▸ DIRECTIVE: Please tell how many of the lines below contain "Merchandise", using only a number.

Edit difference data
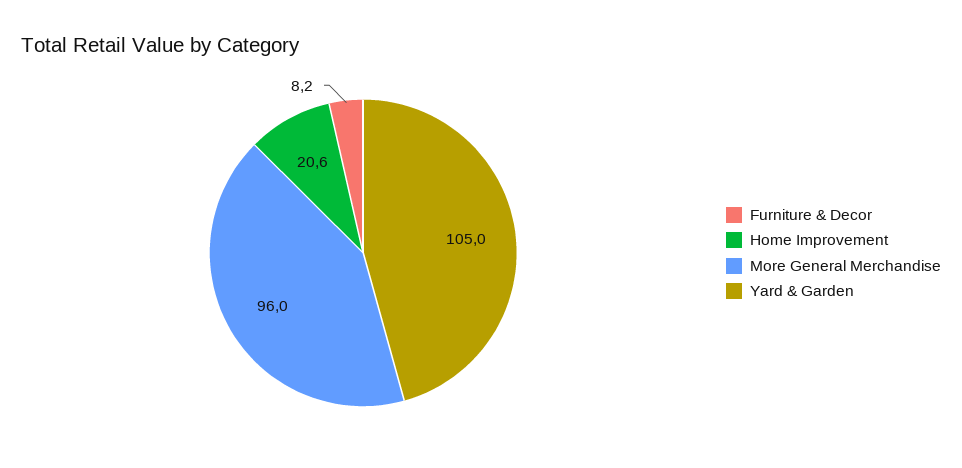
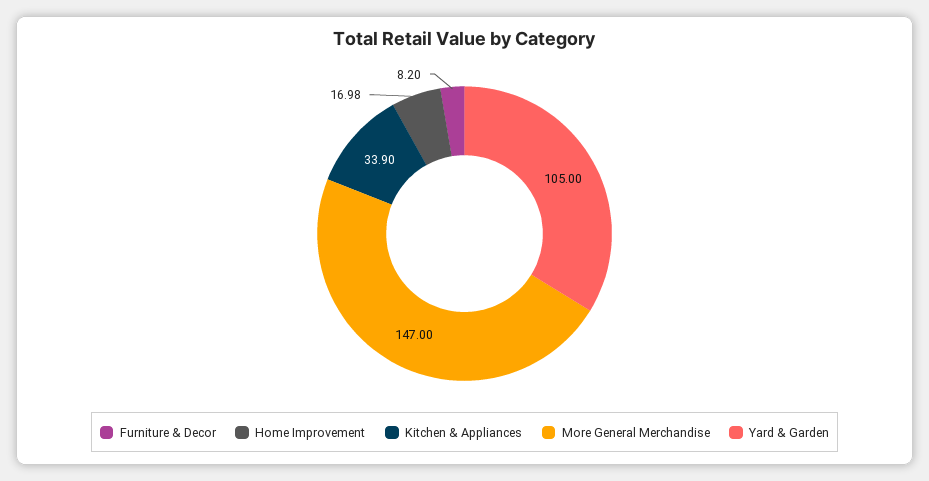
  {
    "Furniture & Decor": 8.2,
-   "Home Improvement": 20.6,
+   "Home Improvement": 16.98,
-   "More General Merchandise": 96,
+   "More General Merchandise": 147,
-   "Yard & Garden": 105
+   "Yard & Garden": 105,
+   "Kitchen & Appliances": 33.9
  }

▸ ANSWER BOX: 2